Collected data
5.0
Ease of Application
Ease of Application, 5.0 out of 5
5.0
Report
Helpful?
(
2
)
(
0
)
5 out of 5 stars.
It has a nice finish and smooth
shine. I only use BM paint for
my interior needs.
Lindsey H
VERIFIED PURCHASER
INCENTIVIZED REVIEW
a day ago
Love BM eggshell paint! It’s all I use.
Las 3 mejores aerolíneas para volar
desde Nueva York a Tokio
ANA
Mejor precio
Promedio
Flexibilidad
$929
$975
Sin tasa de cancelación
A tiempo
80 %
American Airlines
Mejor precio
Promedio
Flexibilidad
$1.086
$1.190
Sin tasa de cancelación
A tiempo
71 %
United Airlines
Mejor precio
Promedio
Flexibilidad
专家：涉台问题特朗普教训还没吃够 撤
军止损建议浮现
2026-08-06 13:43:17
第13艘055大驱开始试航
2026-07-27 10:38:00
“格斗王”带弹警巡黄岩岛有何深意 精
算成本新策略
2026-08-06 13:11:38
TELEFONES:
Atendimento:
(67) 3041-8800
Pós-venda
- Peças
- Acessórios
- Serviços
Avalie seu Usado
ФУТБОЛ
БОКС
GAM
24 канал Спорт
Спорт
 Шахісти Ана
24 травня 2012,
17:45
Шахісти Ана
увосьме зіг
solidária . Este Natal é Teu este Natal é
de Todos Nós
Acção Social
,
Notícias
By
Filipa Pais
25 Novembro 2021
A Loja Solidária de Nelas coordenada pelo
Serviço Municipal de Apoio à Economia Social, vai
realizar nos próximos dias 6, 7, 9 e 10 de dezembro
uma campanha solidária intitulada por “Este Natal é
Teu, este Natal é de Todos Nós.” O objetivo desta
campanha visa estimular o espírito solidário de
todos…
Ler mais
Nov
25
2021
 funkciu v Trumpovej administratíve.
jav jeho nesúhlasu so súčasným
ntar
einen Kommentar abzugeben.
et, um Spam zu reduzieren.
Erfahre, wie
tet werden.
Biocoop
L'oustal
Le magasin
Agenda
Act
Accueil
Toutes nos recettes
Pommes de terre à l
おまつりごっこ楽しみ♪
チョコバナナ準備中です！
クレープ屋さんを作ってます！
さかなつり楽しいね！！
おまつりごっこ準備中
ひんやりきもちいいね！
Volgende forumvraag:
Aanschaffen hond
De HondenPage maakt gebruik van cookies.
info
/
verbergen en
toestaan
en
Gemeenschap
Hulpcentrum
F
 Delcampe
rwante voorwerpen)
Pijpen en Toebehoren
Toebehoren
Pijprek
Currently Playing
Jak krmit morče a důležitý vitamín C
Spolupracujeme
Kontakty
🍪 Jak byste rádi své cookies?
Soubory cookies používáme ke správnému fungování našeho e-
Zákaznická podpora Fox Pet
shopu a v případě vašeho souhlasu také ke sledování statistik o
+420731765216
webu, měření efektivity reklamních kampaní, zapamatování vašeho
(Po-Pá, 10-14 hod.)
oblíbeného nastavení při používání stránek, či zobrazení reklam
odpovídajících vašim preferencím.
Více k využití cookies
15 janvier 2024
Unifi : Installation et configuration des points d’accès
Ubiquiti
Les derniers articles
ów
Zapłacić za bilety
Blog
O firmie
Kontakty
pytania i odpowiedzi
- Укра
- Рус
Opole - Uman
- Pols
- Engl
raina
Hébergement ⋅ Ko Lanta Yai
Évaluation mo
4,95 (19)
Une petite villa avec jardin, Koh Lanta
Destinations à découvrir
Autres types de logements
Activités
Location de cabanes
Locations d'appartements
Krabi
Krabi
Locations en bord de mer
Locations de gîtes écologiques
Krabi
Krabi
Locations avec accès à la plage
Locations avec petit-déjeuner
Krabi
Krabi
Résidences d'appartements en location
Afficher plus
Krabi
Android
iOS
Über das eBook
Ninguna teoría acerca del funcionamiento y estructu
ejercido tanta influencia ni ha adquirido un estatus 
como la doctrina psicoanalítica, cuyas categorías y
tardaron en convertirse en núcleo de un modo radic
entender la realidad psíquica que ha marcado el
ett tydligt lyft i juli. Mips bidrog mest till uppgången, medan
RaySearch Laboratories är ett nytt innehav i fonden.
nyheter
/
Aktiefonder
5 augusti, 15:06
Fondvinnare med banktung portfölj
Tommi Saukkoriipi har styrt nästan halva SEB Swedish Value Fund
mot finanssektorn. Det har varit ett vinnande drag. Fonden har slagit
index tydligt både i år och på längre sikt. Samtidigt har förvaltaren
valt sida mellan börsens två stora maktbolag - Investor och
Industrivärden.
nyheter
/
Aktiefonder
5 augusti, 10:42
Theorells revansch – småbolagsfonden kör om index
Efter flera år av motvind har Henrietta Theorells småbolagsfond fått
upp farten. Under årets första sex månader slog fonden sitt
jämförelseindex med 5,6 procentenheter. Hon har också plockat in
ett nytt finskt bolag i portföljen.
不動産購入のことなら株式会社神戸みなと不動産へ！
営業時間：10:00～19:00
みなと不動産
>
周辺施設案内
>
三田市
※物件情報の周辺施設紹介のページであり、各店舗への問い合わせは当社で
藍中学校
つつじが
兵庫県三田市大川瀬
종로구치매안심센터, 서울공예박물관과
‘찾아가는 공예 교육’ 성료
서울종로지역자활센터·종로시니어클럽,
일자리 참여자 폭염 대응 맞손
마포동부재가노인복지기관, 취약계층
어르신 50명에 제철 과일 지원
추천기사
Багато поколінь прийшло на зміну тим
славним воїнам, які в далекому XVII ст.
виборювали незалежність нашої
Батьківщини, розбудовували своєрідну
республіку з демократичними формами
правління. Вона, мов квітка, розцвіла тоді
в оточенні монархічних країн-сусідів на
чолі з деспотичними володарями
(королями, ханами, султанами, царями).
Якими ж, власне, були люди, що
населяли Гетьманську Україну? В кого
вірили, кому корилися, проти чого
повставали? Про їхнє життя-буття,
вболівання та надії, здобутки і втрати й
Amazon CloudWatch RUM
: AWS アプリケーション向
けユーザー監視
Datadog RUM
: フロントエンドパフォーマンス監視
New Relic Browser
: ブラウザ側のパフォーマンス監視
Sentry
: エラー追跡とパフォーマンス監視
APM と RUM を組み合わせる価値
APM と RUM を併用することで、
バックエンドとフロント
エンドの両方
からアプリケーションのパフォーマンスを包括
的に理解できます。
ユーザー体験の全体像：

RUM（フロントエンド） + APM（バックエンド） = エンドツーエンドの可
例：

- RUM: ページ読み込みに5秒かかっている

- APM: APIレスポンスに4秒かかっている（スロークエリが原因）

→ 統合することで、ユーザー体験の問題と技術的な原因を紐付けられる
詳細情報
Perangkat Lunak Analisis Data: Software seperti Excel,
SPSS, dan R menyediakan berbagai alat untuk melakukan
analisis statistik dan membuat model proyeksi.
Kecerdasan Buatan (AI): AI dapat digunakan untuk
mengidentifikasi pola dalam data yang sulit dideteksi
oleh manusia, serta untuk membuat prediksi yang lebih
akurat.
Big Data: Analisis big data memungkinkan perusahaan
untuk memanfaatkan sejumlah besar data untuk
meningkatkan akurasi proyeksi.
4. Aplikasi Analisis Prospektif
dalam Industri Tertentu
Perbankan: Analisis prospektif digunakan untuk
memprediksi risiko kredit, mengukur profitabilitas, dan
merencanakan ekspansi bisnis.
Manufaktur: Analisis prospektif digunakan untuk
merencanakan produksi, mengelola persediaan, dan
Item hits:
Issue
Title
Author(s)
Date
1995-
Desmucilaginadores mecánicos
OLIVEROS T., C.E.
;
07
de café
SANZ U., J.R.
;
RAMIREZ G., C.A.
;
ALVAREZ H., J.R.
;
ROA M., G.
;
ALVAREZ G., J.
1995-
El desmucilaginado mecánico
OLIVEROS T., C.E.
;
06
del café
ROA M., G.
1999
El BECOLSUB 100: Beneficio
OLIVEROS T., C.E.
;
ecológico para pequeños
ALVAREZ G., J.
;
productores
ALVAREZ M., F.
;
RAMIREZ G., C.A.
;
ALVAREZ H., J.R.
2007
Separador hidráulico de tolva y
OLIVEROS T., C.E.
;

**TO DO**
Working from the records above, write out verbatim only the lines from the line containing "Hébergement ⋅ Ko Lanta Yai" through the line containing "Багато поколінь прийшло на зміну тим".

**THE COMPLETED TASK**
Hébergement ⋅ Ko Lanta Yai
Évaluation mo
4,95 (19)
Une petite villa avec jardin, Koh Lanta
Destinations à découvrir
Autres types de logements
Activités
Location de cabanes
Locations d'appartements
Krabi
Krabi
Locations en bord de mer
Locations de gîtes écologiques
Krabi
Krabi
Locations avec accès à la plage
Locations avec petit-déjeuner
Krabi
Krabi
Résidences d'appartements en location
Afficher plus
Krabi
Android
iOS
Über das eBook
Ninguna teoría acerca del funcionamiento y estructu
ejercido tanta influencia ni ha adquirido un estatus 
como la doctrina psicoanalítica, cuyas categorías y
tardaron en convertirse en núcleo de un modo radic
entender la realidad psíquica que ha marcado el
ett tydligt lyft i juli. Mips bidrog mest till uppgången, medan
RaySearch Laboratories är ett nytt innehav i fonden.
nyheter
/
Aktiefonder
5 augusti, 15:06
Fondvinnare med banktung portfölj
Tommi Saukkoriipi har styrt nästan halva SEB Swedish Value Fund
mot finanssektorn. Det har varit ett vinnande drag. Fonden har slagit
index tydligt både i år och på längre sikt. Samtidigt har förvaltaren
valt sida mellan börsens två stora maktbolag - Investor och
Industrivärden.
nyheter
/
Aktiefonder
5 augusti, 10:42
Theorells revansch – småbolagsfonden kör om index
Efter flera år av motvind har Henrietta Theorells småbolagsfond fått
upp farten. Under årets första sex månader slog fonden sitt
jämförelseindex med 5,6 procentenheter. Hon har också plockat in
ett nytt finskt bolag i portföljen.
不動産購入のことなら株式会社神戸みなと不動産へ！
営業時間：10:00～19:00
みなと不動産
>
周辺施設案内
>
三田市
※物件情報の周辺施設紹介のページであり、各店舗への問い合わせは当社で
藍中学校
つつじが
兵庫県三田市大川瀬
종로구치매안심센터, 서울공예박물관과
‘찾아가는 공예 교육’ 성료
서울종로지역자활센터·종로시니어클럽,
일자리 참여자 폭염 대응 맞손
마포동부재가노인복지기관, 취약계층
어르신 50명에 제철 과일 지원
추천기사
Багато поколінь прийшло на зміну тим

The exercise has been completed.